Hamas Kept on Terrorism Blacklist: EU’s Top Court Upholds the Listing

Written by | Thursday, July 27th, 2017

The European Court of Justice (ECJ) confirmed yesterday (26 July) that the EU’s decision to blacklist the Palestinian Sunni-Islamic fundamentalist organization Hamas onto its terrorist list is justified. The EU’s top court overturned a 2014 ruling of the bloc’s second highest court, saying that it “should not have annulled Hamas’ retention on the European list of terrorist organizations”.

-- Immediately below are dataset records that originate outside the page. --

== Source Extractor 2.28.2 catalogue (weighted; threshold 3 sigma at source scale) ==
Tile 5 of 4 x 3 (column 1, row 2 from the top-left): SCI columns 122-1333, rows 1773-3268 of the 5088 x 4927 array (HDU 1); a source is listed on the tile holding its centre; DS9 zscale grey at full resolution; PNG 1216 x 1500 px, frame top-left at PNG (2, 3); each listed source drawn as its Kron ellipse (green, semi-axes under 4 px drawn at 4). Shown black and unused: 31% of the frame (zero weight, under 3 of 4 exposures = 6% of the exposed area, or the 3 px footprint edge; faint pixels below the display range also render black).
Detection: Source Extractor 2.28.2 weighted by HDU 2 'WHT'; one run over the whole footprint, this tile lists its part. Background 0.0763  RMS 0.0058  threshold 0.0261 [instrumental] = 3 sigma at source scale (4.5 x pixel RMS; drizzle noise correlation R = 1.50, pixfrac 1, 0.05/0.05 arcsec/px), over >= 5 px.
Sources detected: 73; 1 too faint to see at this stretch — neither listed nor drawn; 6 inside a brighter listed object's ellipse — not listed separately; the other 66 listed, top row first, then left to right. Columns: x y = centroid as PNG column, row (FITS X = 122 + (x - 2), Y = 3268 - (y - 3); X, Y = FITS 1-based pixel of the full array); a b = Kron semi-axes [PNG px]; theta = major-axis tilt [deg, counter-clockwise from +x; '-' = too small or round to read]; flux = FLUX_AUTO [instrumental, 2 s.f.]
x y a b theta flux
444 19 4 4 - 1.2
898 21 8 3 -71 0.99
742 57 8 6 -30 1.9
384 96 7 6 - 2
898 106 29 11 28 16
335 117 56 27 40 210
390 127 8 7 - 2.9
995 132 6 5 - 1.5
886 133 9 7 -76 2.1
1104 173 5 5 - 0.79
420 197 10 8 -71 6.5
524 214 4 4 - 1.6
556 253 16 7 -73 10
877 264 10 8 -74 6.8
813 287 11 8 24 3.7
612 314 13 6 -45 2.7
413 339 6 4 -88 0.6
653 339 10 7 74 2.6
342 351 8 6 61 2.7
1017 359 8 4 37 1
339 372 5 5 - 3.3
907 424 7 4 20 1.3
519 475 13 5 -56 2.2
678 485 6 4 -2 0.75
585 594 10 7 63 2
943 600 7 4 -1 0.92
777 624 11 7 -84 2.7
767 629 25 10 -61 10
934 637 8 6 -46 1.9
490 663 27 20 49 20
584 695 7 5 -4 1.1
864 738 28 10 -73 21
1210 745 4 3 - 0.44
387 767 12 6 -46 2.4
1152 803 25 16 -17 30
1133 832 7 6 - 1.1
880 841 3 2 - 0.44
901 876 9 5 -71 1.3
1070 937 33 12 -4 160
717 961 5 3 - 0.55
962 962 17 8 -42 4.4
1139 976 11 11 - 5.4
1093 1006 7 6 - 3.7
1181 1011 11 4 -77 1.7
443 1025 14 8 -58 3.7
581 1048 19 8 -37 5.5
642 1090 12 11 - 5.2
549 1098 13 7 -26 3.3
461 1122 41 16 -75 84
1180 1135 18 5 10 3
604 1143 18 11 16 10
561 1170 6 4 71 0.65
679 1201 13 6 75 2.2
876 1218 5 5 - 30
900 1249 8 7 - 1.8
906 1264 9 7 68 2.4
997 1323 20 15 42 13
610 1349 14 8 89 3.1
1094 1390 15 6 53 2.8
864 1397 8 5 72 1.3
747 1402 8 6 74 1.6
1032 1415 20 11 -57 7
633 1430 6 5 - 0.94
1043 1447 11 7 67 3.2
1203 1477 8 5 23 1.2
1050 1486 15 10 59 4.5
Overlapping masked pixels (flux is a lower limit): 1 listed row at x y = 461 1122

The earlier decision to drop Hamas from the terrorist blacklist triggered outrage in the United States and Israel because, as both countries argue, Brussels had made the decision based on the information from the Internet and the media. However, the ECJ ruled now that the General Court had “made an error in law”, making it scrutinize the case again. In a separate case, the ECJ said that the General Court’s 2014 ruling that Sri Lankan rebel group the Liberation Tigers of Tamil Eelam (LTTE) should not be blacklisted was justified.

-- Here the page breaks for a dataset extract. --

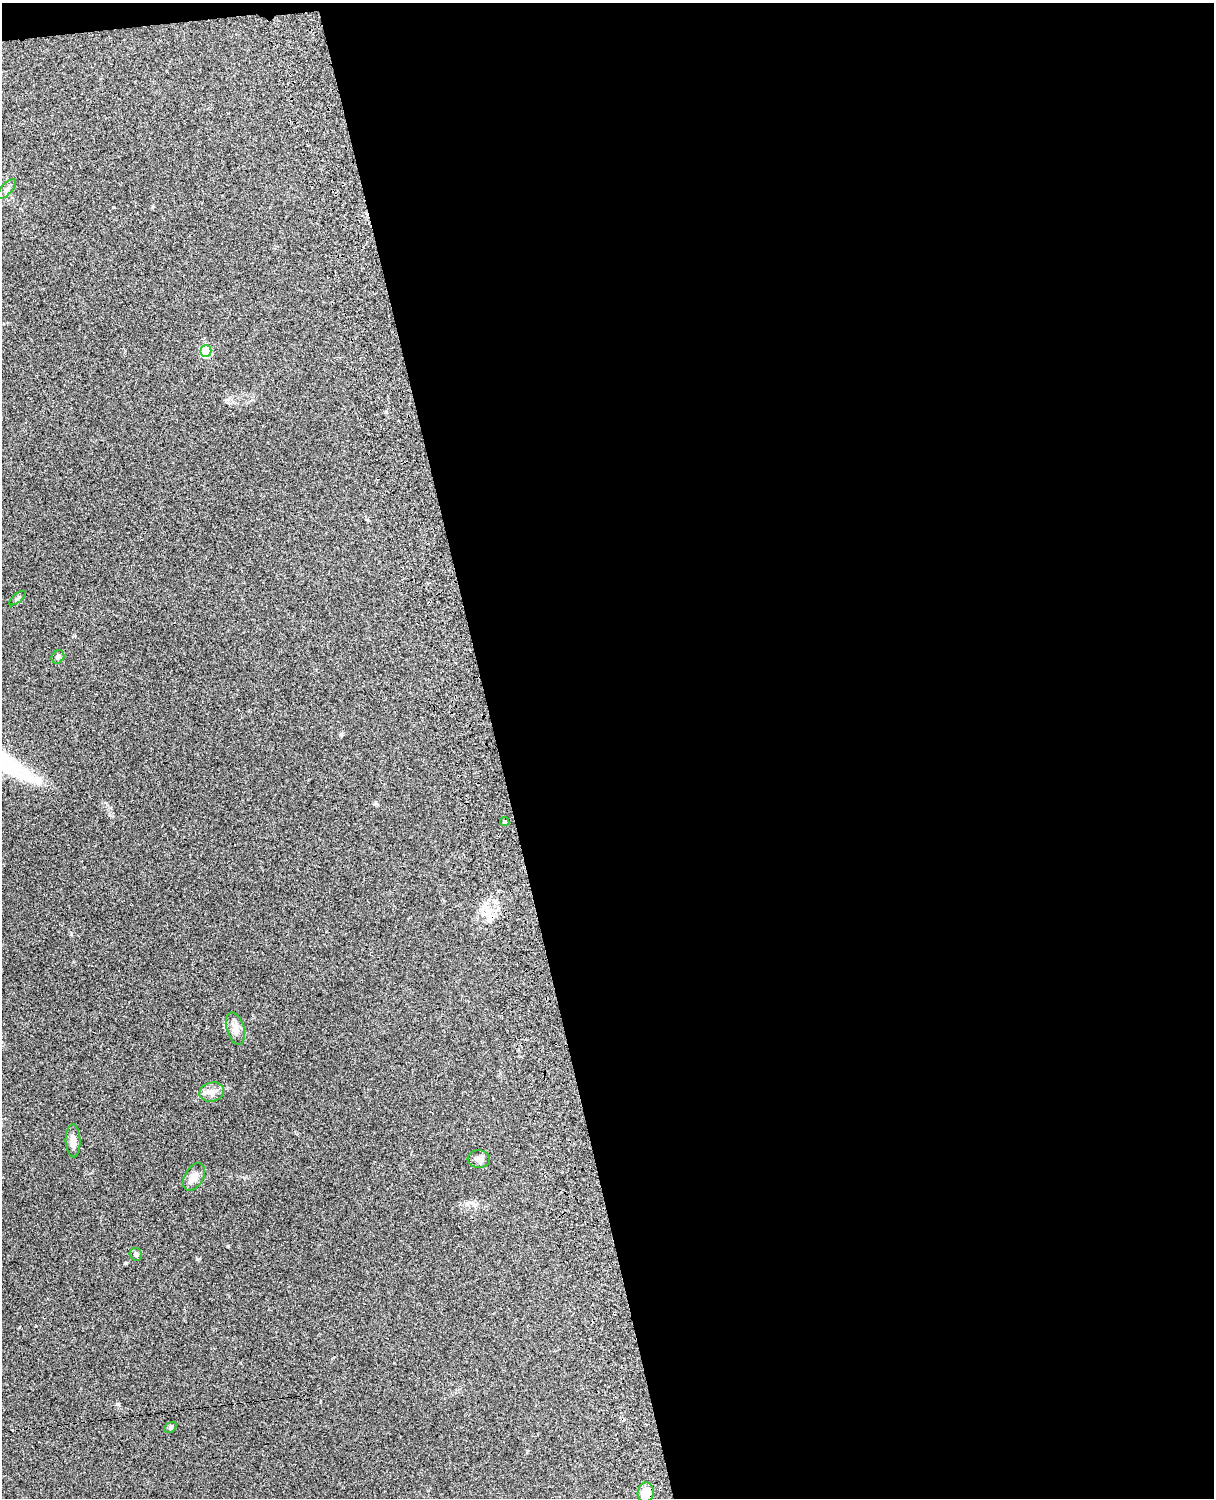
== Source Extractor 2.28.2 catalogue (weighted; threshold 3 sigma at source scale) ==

The new Hamas decision is surprising since one of the ECJ’s senior lawyers had shared an opinion piece in autumn last year that Hamas should not have been blacklisted. Since the court rules against the advice of its top lawyers only occasionally, the new ruling was unexpected but at the same time welcome from the standpoint of the tense EU-Israel relations. The Israeli government is overall unhappy about the EU’s soft approach on terrorism and rejects Brussels’ accusations of its Jewish settlement policy. The European Jewish Congress (EJC) commented that the ruling was “an important political message in the fight against international terror.”